Жажду Веллера могли утолить эти кристаллы влаги. Он отклонил голову юноши назад, открывая незащищенное горло. Влажная кожа казалась прозрачной, синие жилки слабо бились пульсом. Мальчик был похож на обитателя морских глубин, на сказочную хищницу-сирену, которая сама попалась рыбакам. Затянуть бы его в сеть, опутать прочными нитями. Туго, еще туже, чтобы не могу вздохнуть, чтобы скулил от боли, иголками терзающей каждый дюйм его тела. Чтобы обнаженная кожа раскраснелась, перетянутая клетками тонких жгутов, чтобы  вздулась ячейками, разделенными синюшными бороздами.
Представлять этого мальчика русалкой, беспомощно бьющегося на берегу среди рыбьих голов и требухи, с отчаяньем глядящего на столпившихся вокруг людей, было удобно. Герберт не удивился бы, если бы из-под водянистого подола вымокшего платья, чешуей блеснул хвост. Ночь Осеннего Маскарада окрутила и его, равнодушного материалиста, не привыкшего грезить наяву.
Серебристый парик напитался водой, тянул запрокинутую голову мальчика назад, так что шея вот-вот переломится. Перья жалко обвисли. Вся конструкция, бывшая сложной прической, теперь стала одной из дождевых туч, подобной тем, что лениво тащились по небу. Целуя выгнутое горло, клокочущее неровным дыханием, собирая языком аодяные дорожки, Герберт свободной рукой вцепился в мокрую груду волос, сдирая парик. Черные локоны плеснули на плечи и лоб юноши.
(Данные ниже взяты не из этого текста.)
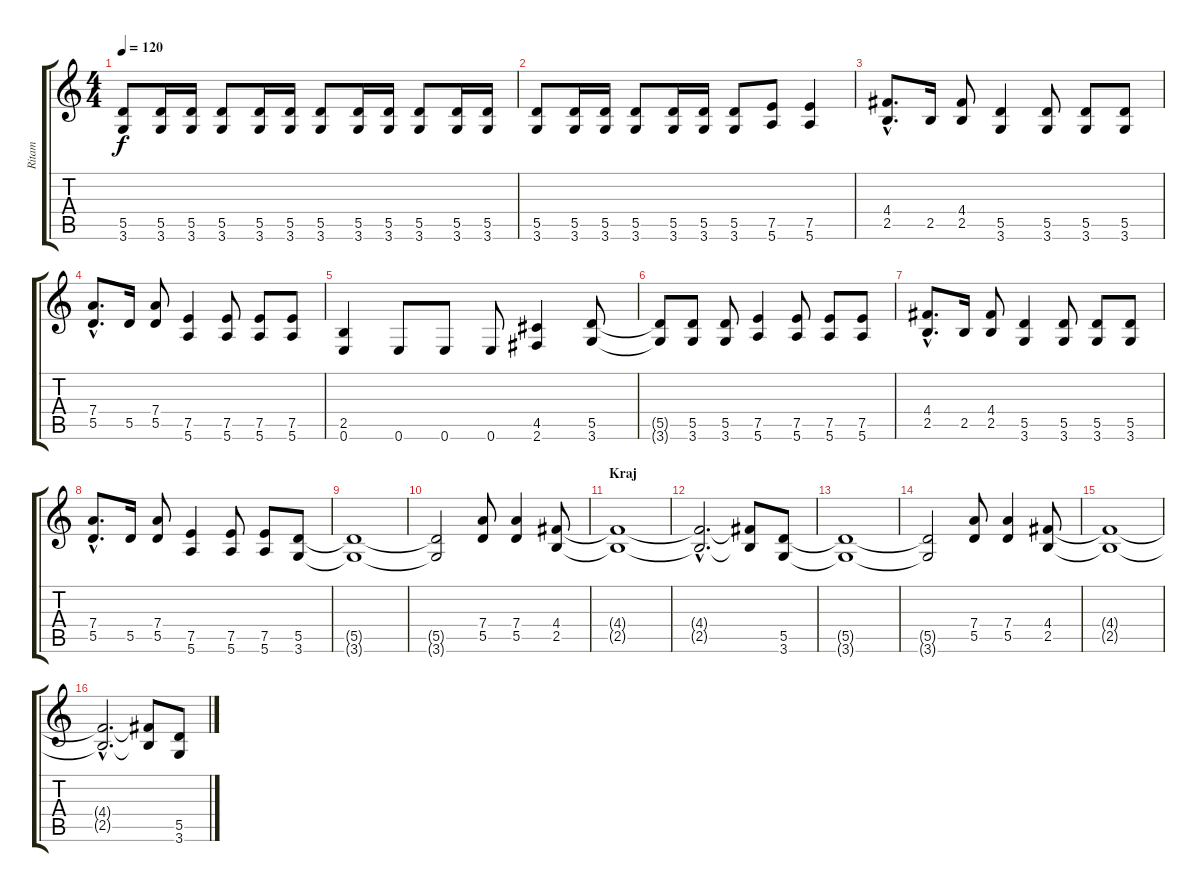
\track ("Ritam" "Ritam") {instrument distortionguitar}
\staff {score tabs}
\tuning (E4 B3 G3 D3 A2 E2) {hide}
\ts (4 4)
\tempo 120
\clef g2
\ks c
(5.5{t} 3.6{t}).8{dy f} (5.5 3.6).16 (5.5 3.6).16 (5.5 3.6).8 (5.5 3.6).16 (5.5 3.6).16 (5.5 3.6).8 (5.5 3.6).16 (5.5 3.6).16 (5.5 3.6).8 (5.5 3.6).16 (5.5 3.6).16 |
(5.5 3.6).8 (5.5 3.6).16 (5.5 3.6).16 (5.5 3.6).8 (5.5 3.6).16 (5.5 3.6).16 (5.5 3.6).8 (7.5 5.6).8 (7.5 5.6).4 |
(4.4{hac} 2.5{hac}).8{d} 2.5.16 (4.4 2.5).8 (5.5 3.6).4 (5.5 3.6).8 (5.5 3.6).8 (5.5 3.6).8 |
(7.4{hac} 5.5{hac}).8{d} 5.5.16 (7.4 5.5).8 (7.5 5.6).4 (7.5 5.6).8 (7.5 5.6).8 (7.5 5.6).8 |
(2.5 0.6).4 0.6.8 0.6.8 0.6.8 (4.5 2.6).4 (5.5 3.6).8 |
(5.5{t} 3.6{t}).8 (5.5 3.6).8 (5.5 3.6).8 (7.5 5.6).4 (7.5 5.6).8 (7.5 5.6).8 (7.5 5.6).8 |
(4.4{hac} 2.5{hac}).8{d} 2.5.16 (4.4 2.5).8 (5.5 3.6).4 (5.5 3.6).8 (5.5 3.6).8 (5.5 3.6).8 |
(7.4{hac} 5.5{hac}).8{d} 5.5.16 (7.4 5.5).8 (7.5 5.6).4 (7.5 5.6).8 (7.5 5.6).8 (5.5 3.6).8 |
(5.5{t} 3.6{t}).1 |
(5.5{t} 3.6{t}).2 (7.4 5.5).8 (7.4 5.5).4 (4.4 2.5).8 |
\section ("" "Kraj")
(4.4{t} 2.5{t}).1 |
(4.4{hac t} 2.5{hac t}).2{d} (4.4{t} 2.5{t}).8 (5.5 3.6).8 |
(5.5{t} 3.6{t}).1 |
(5.5{t} 3.6{t}).2 (7.4 5.5).8 (7.4 5.5).4 (4.4 2.5).8 |
(4.4{t} 2.5{t}).1 |
(4.4{hac t} 2.5{hac t}).2{d} (4.4{t} 2.5{t}).8 (5.5 3.6).8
Герберт отстранился на длину вытянутых рук, изучая свою добычу. Остался доволен. Ладони легли на узкую талию, сжали через броню корсета. Он любовался черноволосым юношей, он улыбался. Он поднял его над полом, закружил. Мокрые юбки липли к ногам, брызги разлетались в стороны. Косой дождь барабанил о плотную ткань пиджака, потемневшую от сырости. Вода затекала за воротник, рубашка отяжелела. От элегантного образа не осталось следа. От предупредительного кавалера тоже.
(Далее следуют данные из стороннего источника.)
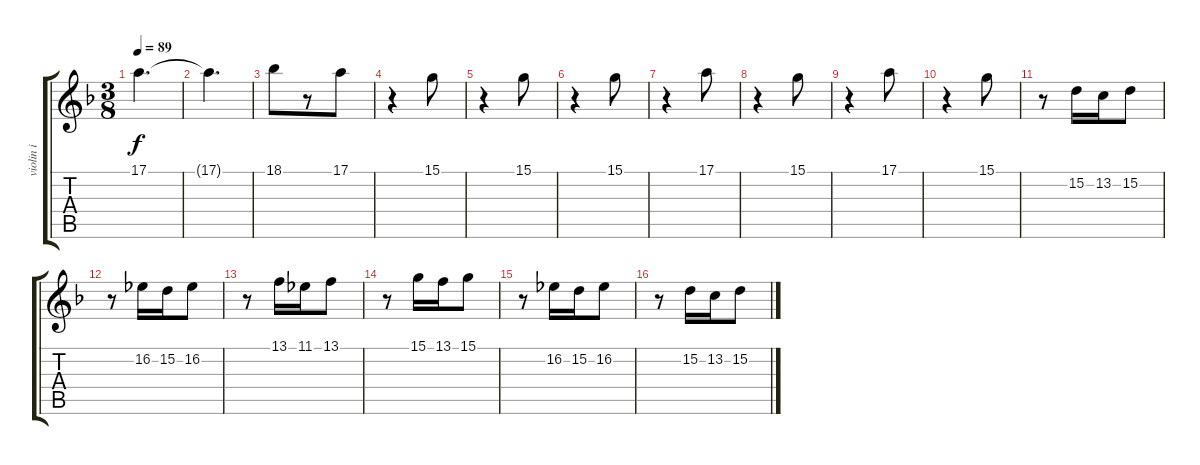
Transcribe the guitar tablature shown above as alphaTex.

Веллер швырнул легкое тело спиной на мраморную балюстраду балкона, едва не ломая позвоночник. Выбил дыхание, навалился сверху. Жестко скрутив запястья, развел руки в стороны. Растянул на перилах, выкручивая суставы до болезненного хруста. Почти распятие, лишенное религиозной благости. Блудная картина. Привлекательная своим непотребством. Герберт наклонился к лицу пойманного, распластанного на мраморе юноши. Губами собрал с мокрых ресниц влагу.
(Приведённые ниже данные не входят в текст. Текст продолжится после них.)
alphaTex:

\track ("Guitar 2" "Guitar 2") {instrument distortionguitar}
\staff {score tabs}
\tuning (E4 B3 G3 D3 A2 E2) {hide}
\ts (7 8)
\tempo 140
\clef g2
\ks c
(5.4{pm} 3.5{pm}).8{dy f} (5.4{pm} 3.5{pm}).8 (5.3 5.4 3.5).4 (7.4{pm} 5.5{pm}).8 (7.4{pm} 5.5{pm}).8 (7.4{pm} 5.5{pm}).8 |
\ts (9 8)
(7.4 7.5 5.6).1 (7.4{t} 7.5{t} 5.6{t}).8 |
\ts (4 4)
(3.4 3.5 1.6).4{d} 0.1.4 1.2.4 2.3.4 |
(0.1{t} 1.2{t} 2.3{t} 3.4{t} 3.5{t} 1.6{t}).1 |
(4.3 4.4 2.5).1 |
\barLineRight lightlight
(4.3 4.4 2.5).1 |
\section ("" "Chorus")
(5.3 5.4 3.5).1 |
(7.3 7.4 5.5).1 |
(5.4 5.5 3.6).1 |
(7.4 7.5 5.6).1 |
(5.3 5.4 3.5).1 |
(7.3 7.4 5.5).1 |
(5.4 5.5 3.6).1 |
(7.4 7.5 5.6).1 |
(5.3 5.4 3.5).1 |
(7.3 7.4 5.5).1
- Морис, - негромко окликнул невольника. - Иди к нам.

5

Наверное, потом от этих поцелуев останутся ожоги. Иона так сильно продрог, что каждое прикосновение губ, сопровождаемое наждачной нежностью усов и щетины, казалось, клеймило его. От холода сводило пальцы, которыми Иона пытался держаться за ворот пиджака мужчины, а губы, свободные от искусственного сочного алого, побледнели.
На то мгновение, когда на лице его кавалера играла улыбка, весь страх отхлынул, как море во время отлива, и юноша несмело улыбнулся в ответ, предвкушая неуклюжую попытку некой романтики, а может быть даже и нежности. Атласные туфельки легко соскользнули с влажных чулок, дополняя картинку падшей аристократии на мокром черно-белом полу. Дорогие тряпки для того и нужны, чтобы избавляться от них самым непотребным и жестоким образом - под всеми этими слоями денег скрывается лучшее из человеческих тел.
Как жаль, что ему так сильно вскружил голову секундный перерыв в страхе. Мгновение между тем, когда руки мужчины перестали сжимать его стянутую корсетом талию и сильным ударом о мрамор, юноша не заметил. Словно в замедленной съемке внезапно включили перемотку вперед.
Он даже не вскрикнул. От боли потемнело в глазах, юноша чувствовал, как она расползается от поясницы по всему телу, вверх, по позвоночнику, оплетает щупальцами легкие, сдавливает грудную клетку и не дает дышать; вниз, разрывая мышцы и прогрызая сухожилия. Мир заплясал перед его взором бесконечным огненным космосом, вытягивая не слишком благодетельную душонку из переломленного тела.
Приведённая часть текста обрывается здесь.